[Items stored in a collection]
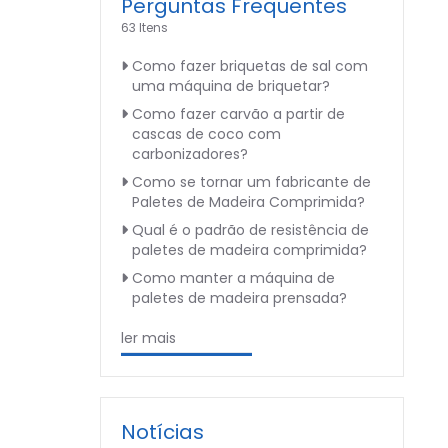
Perguntas Frequentes
63 Itens
Como fazer briquetas de sal com
uma máquina de briquetar?
Como fazer carvão a partir de
cascas de coco com
carbonizadores?
Como se tornar um fabricante de
Paletes de Madeira Comprimida?
Qual é o padrão de resistência de
paletes de madeira comprimida?
Como manter a máquina de
paletes de madeira prensada?
ler mais
Notícias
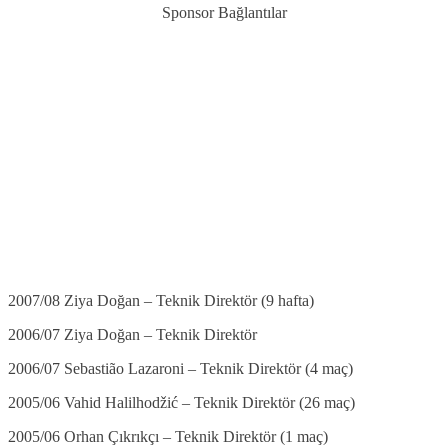
Sponsor Bağlantılar
2007/08 Ziya Doğan – Teknik Direktör (9 hafta)
2006/07 Ziya Doğan – Teknik Direktör
2006/07 Sebastião Lazaroni – Teknik Direktör (4 maç)
2005/06 Vahid Halilhodžić – Teknik Direktör (26 maç)
2005/06 Orhan Çıkrıkçı – Teknik Direktör (1 maç)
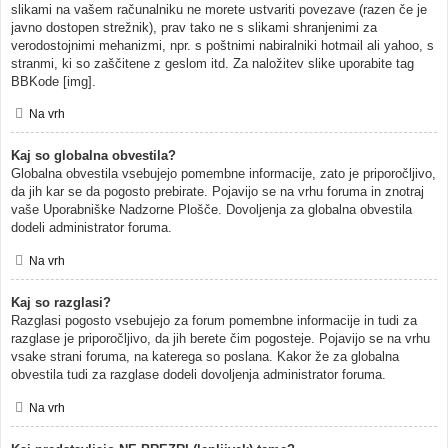
slikami na vašem računalniku ne morete ustvariti povezave (razen če je
javno dostopen strežnik), prav tako ne s slikami shranjenimi za
verodostojnimi mehanizmi, npr. s poštnimi nabiralniki hotmail ali yahoo, s
stranmi, ki so zaščitene z geslom itd. Za naložitev slike uporabite tag
BBKode [img].
Na vrh
Kaj so globalna obvestila?
Globalna obvestila vsebujejo pomembne informacije, zato je priporočljivo,
da jih kar se da pogosto prebirate. Pojavijo se na vrhu foruma in znotraj
vaše Uporabniške Nadzorne Plošče. Dovoljenja za globalna obvestila
dodeli administrator foruma.
Na vrh
Kaj so razglasi?
Razglasi pogosto vsebujejo za forum pomembne informacije in tudi za
razglase je priporočljivo, da jih berete čim pogosteje. Pojavijo se na vrhu
vsake strani foruma, na katerega so poslana. Kakor že za globalna
obvestila tudi za razglase dodeli dovoljenja administrator foruma.
Na vrh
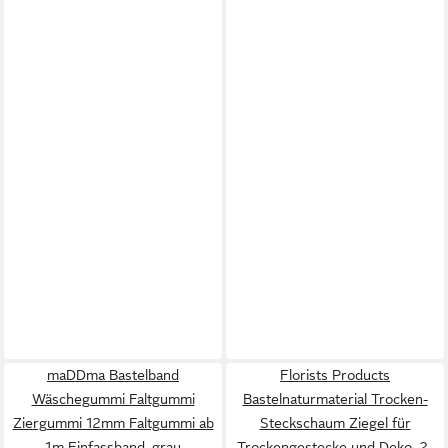
maDDma Bastelband
Florists Products
Wäschegummi Faltgummi
Bastelnaturmaterial Trocken-
Ziergummi 12mm Faltgummi ab
Steckschaum Ziegel für
1m Einfassband, grau
Trockengestecke und Deko, 2.,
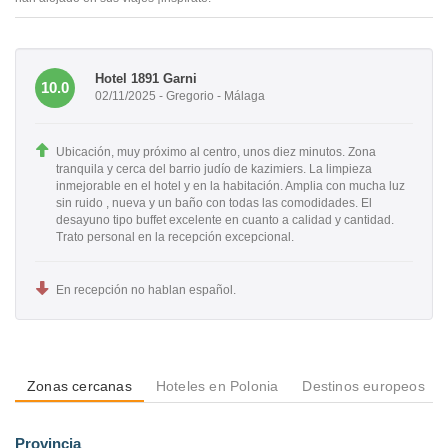
Hotel 1891 Garni
10.0
02/11/2025 - Gregorio - Málaga
Ubicación, muy próximo al centro, unos diez minutos. Zona
tranquila y cerca del barrio judío de kazimiers. La limpieza
inmejorable en el hotel y en la habitación. Amplia con mucha luz
sin ruido , nueva y un baño con todas las comodidades. El
desayuno tipo buffet excelente en cuanto a calidad y cantidad.
Trato personal en la recepción excepcional.
En recepción no hablan español.
Zonas cercanas
Hoteles en Polonia
Destinos europeos
Provincia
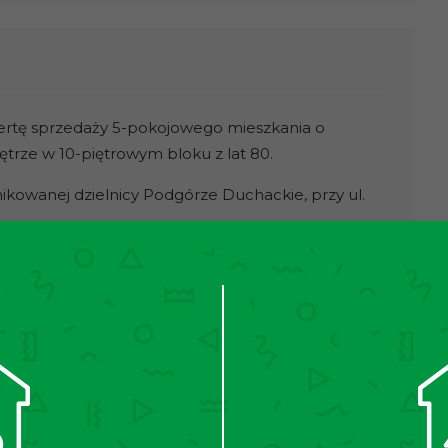
ertę sprzedaży 5-pokojowego mieszkania o
trze w 10-piętrowym bloku z lat 80.
ikowanej dzielnicy Podgórze Duchackie, przy ul.
 particular apartment, contact with us.
salonem z aneksem kuchennym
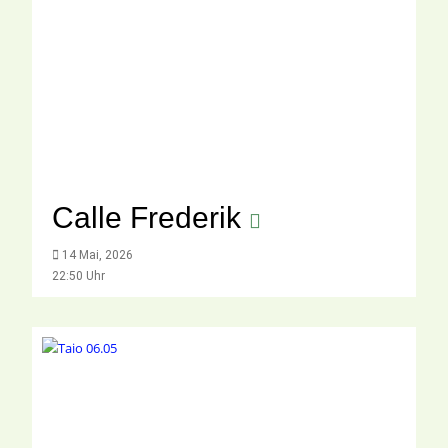
Calle Frederik
14 Mai, 2026
22:50 Uhr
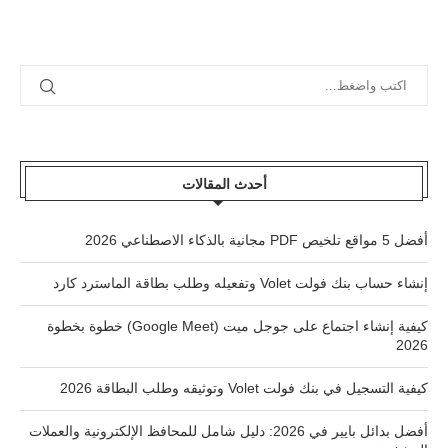
أحدث المقالات
أفضل 5 مواقع تلخيص PDF مجانية بالذكاء الاصطناعي 2026
إنشاء حساب بنك فولت Volet وتفعيله وطلب بطاقة الماسترد كارد
كيفية إنشاء اجتماع على جوجل ميت (Google Meet) خطوة بخطوة
2026
كيفية التسجيل في بنك فولت Volet وتوثيقه وطلب البطاقة 2026
أفضل بدائل بايير في 2026: دليل شامل للمحافظ الإلكترونية والعملات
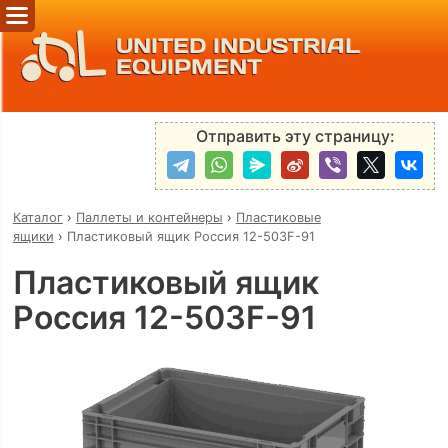
UNITED INDUSTRIAL
EQUIPMENT
Отправить эту страницу:
Каталог
›
Паллеты и контейнеры
›
Пластиковые
ящики
›
Пластиковый ящик Россия 12-503F-91
Пластиковый ящик
Россия 12-503F-91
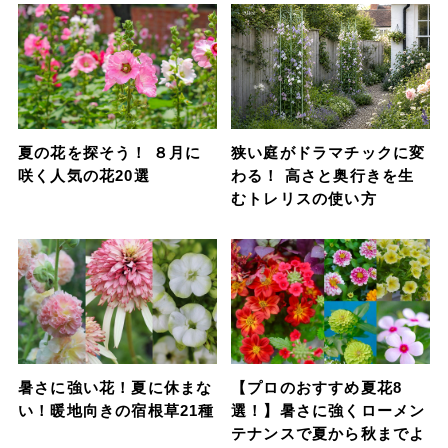
夏の花を探そう！ ８月に
狭い庭がドラマチックに変
咲く人気の花20選
わる！ 高さと奥行きを生
むトレリスの使い方
暑さに強い花！夏に休まな
【プロのおすすめ夏花8
い！暖地向きの宿根草21種
選！】暑さに強くローメン
テナンスで夏から秋までよ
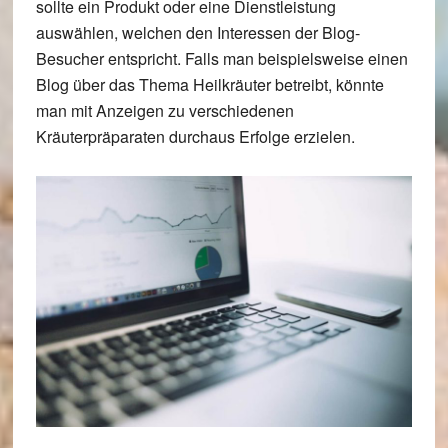
sollte ein Produkt oder eine Dienstleistung
auswählen, welchen den Interessen der Blog-
Besucher entspricht. Falls man beispielsweise einen
Blog über das Thema Heilkräuter betreibt, könnte
man mit Anzeigen zu verschiedenen
Kräuterpräparaten durchaus Erfolge erzielen.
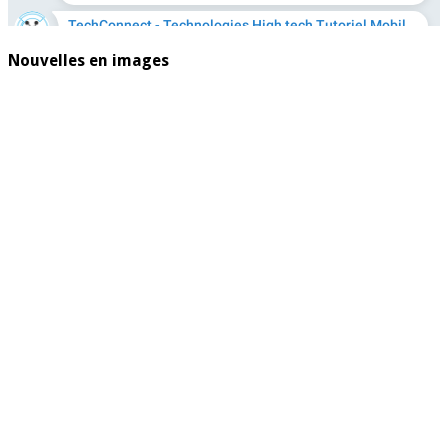
Nouvelles en images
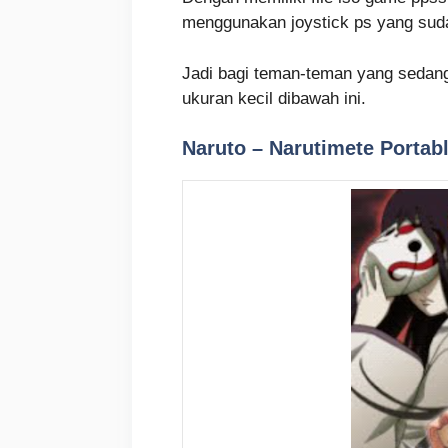
menggunakan joystick ps yang sudah
Jadi bagi teman-teman yang sedang
ukuran kecil dibawah ini.
Naruto – Narutimete Porta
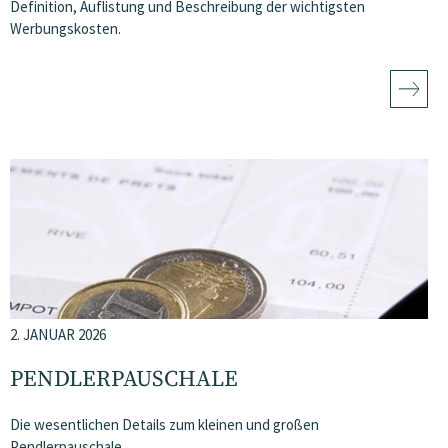
Definition, Auflistung und Beschreibung der wichtigsten
Werbungskosten.
2. JANUAR 2026
PENDLERPAUSCHALE
Die wesentlichen Details zum kleinen und großen
Pendlerpauschale.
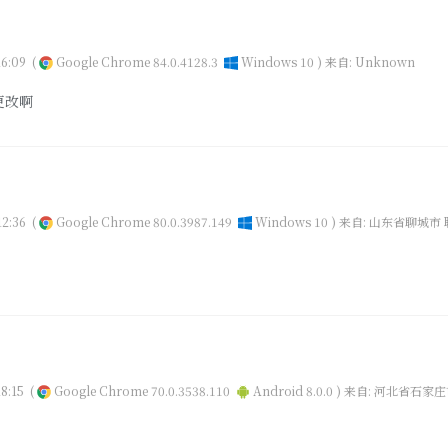
6:09
(
Google Chrome 84.0.4128.3
Windows 10 )
来自: Unknown
更改啊
2:36
(
Google Chrome 80.0.3987.149
Windows 10 )
来自: 山东省聊城市 
8:15
(
Google Chrome 70.0.3538.110
Android 8.0.0 )
来自: 河北省石家庄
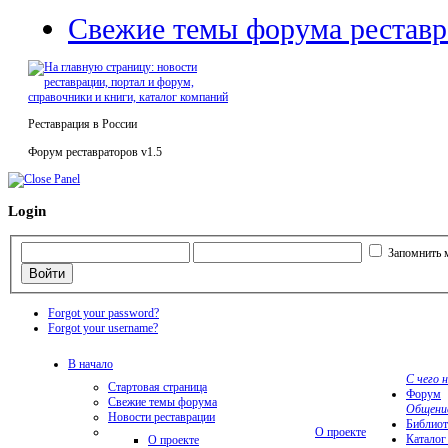
Свежие темы форума реставр
Реставрация в России
Форум реставраторов v1.5
Login
Запомнить 
Forgot your password?
Forgot your username?
В начало
С чего 
Стартовая страница
Форум
Свежие темы форума
Общени
Новости реставрации
Библиот
О проекте
Каталог
О проекте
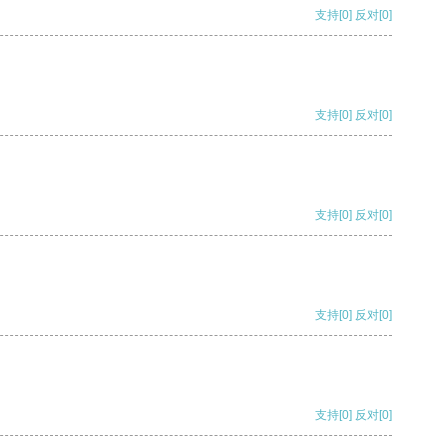
支持
[0]
反对
[0]
支持
[0]
反对
[0]
支持
[0]
反对
[0]
支持
[0]
反对
[0]
支持
[0]
反对
[0]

- Description of the task:
Quote all of the lines above word for word, omitting the pictures from your answer.

- Reply:
Perguntas Frequentes
63 Itens
Como fazer briquetas de sal com
uma máquina de briquetar?
Como fazer carvão a partir de
cascas de coco com
carbonizadores?
Como se tornar um fabricante de
Paletes de Madeira Comprimida?
Qual é o padrão de resistência de
paletes de madeira comprimida?
Como manter a máquina de
paletes de madeira prensada?
ler mais
Notícias
Sponsor Bağlantılar
2007/08 Ziya Doğan – Teknik Direktör (9 hafta)
2006/07 Ziya Doğan – Teknik Direktör
2006/07 Sebastião Lazaroni – Teknik Direktör (4 maç)
2005/06 Vahid Halilhodžić – Teknik Direktör (26 maç)
2005/06 Orhan Çıkrıkçı – Teknik Direktör (1 maç)
slikami na vašem računalniku ne morete ustvariti povezave (razen če je
javno dostopen strežnik), prav tako ne s slikami shranjenimi za
verodostojnimi mehanizmi, npr. s poštnimi nabiralniki hotmail ali yahoo, s
stranmi, ki so zaščitene z geslom itd. Za naložitev slike uporabite tag
BBKode [img].
Na vrh
Kaj so globalna obvestila?
Globalna obvestila vsebujejo pomembne informacije, zato je priporočljivo,
da jih kar se da pogosto prebirate. Pojavijo se na vrhu foruma in znotraj
vaše Uporabniške Nadzorne Plošče. Dovoljenja za globalna obvestila
dodeli administrator foruma.
Na vrh
Kaj so razglasi?
Razglasi pogosto vsebujejo za forum pomembne informacije in tudi za
razglase je priporočljivo, da jih berete čim pogosteje. Pojavijo se na vrhu
vsake strani foruma, na katerega so poslana. Kakor že za globalna
obvestila tudi za razglase dodeli dovoljenja administrator foruma.
Na vrh
maDDma Bastelband
Florists Products
Wäschegummi Faltgummi
Bastelnaturmaterial Trocken-
Ziergummi 12mm Faltgummi ab
Steckschaum Ziegel für
1m Einfassband, grau
Trockengestecke und Deko, 2.,
Hotel 1891 Garni
10.0
02/11/2025 - Gregorio - Málaga
Ubicación, muy próximo al centro, unos diez minutos. Zona
tranquila y cerca del barrio judío de kazimiers. La limpieza
inmejorable en el hotel y en la habitación. Amplia con mucha luz
sin ruido , nueva y un baño con todas las comodidades. El
desayuno tipo buffet excelente en cuanto a calidad y cantidad.
Trato personal en la recepción excepcional.
En recepción no hablan español.
Zonas cercanas
Hoteles en Polonia
Destinos europeos
Provincia
ertę sprzedaży 5-pokojowego mieszkania o
trze w 10-piętrowym bloku z lat 80.
ikowanej dzielnicy Podgórze Duchackie, przy ul.
 particular apartment, contact with us.
salonem z aneksem kuchennym
Calle Frederik
14 Mai, 2026
22:50 Uhr
أحدث المقالات
أفضل 5 مواقع تلخيص PDF مجانية بالذكاء الاصطناعي 2026
إنشاء حساب بنك فولت Volet وتفعيله وطلب بطاقة الماسترد كارد
كيفية إنشاء اجتماع على جوجل ميت (Google Meet) خطوة بخطوة
2026
كيفية التسجيل في بنك فولت Volet وتوثيقه وطلب البطاقة 2026
أفضل بدائل بايير في 2026: دليل شامل للمحافظ الإلكترونية والعملات
UNITED INDUSTRIAL
EQUIPMENT
Отправить эту страницу:
Каталог
›
Паллеты и контейнеры
›
Пластиковые
ящики
›
Пластиковый ящик Россия 12-503F-91
Пластиковый ящик
Россия 12-503F-91
夏の花を探そう！ ８月に
狭い庭がドラマチックに変
咲く人気の花20選
わる！ 高さと奥行きを生
むトレリスの使い方
暑さに強い花！夏に休まな
【プロのおすすめ夏花8
い！暖地向きの宿根草21種
選！】暑さに強くローメン
テナンスで夏から秋までよ
sollte ein Produkt oder eine Dienstleistung
auswählen, welchen den Interessen der Blog-
Besucher entspricht. Falls man beispielsweise einen
Blog über das Thema Heilkräuter betreibt, könnte
man mit Anzeigen zu verschiedenen
Kräuterpräparaten durchaus Erfolge erzielen.
Nouvelles en images
menggunakan joystick ps yang sudah
Jadi bagi teman-teman yang sedang
ukuran kecil dibawah ini.
Naruto – Narutimete Porta
Definition, Auflistung und Beschreibung der wichtigsten
Werbungskosten.
2. JANUAR 2026
PENDLERPAUSCHALE
Die wesentlichen Details zum kleinen und großen
Pendlerpauschale.
6:09
(
Google Chrome 84.0.4128.3
Windows 10 )
来自: Unknown
更改啊
2:36
(
Google Chrome 80.0.3987.149
Windows 10 )
来自: 山东省聊城市 
8:15
(
Google Chrome 70.0.3538.110
Android 8.0.0 )
来自: 河北省石家庄
Свежие темы форума реставр
Реставрация в России
Форум реставраторов v1.5
Login
Запомнить 
Forgot your password?
Forgot your username?
В начало
С чего 
Стартовая страница
Форум
Свежие темы форума
Общени
Новости реставрации
Библиот
О проекте
Каталог
О проекте
支持
[0]
反对
[0]
支持
[0]
反对
[0]
支持
[0]
反对
[0]
支持
[0]
反对
[0]
支持
[0]
反对
[0]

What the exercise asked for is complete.